Material to process:
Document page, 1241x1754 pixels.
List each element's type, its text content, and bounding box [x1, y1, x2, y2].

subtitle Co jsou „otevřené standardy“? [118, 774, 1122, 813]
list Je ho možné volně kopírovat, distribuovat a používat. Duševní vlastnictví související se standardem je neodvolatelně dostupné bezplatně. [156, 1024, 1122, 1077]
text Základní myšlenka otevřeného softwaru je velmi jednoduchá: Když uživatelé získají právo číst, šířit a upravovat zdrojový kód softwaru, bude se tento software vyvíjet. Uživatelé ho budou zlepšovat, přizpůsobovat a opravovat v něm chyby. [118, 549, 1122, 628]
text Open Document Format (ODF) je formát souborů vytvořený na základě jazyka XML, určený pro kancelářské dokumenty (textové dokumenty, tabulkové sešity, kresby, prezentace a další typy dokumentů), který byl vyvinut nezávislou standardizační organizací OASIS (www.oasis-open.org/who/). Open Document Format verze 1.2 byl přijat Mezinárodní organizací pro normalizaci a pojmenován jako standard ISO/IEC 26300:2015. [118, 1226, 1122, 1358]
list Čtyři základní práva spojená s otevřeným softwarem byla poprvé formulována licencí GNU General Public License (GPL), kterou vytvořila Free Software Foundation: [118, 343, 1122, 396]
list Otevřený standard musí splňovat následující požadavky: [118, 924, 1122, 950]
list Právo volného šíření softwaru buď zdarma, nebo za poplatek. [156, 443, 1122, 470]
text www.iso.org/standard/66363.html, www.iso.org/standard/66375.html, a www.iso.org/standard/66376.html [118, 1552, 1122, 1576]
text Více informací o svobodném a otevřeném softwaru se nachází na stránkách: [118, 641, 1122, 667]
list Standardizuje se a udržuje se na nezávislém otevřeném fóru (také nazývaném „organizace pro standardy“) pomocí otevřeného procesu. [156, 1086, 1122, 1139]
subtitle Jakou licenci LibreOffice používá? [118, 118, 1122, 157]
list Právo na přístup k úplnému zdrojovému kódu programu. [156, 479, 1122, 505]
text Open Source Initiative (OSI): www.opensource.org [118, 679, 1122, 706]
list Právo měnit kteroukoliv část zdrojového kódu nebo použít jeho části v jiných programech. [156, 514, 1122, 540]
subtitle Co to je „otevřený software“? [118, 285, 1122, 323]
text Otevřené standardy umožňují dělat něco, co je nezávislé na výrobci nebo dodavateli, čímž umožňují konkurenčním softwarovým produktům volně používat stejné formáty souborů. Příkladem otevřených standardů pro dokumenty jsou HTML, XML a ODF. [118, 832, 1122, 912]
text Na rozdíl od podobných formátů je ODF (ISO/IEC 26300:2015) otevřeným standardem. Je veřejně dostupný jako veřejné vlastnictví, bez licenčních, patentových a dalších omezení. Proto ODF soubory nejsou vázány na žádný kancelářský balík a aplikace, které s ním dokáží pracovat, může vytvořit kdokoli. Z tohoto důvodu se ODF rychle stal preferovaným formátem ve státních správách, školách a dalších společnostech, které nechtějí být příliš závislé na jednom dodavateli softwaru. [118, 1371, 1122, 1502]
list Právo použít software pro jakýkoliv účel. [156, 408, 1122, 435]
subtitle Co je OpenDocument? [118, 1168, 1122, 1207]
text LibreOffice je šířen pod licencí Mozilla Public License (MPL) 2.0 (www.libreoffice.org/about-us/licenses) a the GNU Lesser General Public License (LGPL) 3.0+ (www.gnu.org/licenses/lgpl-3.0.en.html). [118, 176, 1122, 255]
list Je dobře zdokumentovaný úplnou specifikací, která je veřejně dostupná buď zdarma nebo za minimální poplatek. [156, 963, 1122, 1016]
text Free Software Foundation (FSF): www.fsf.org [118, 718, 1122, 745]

Description of the task:
Reproduce the material above verbatim, from its first line through the line containing "List each element's", both lines included.

Correct output:
Document page, 1241x1754 pixels.
List each element's type, its text content, and bounding box [x1, y1, x2, y2].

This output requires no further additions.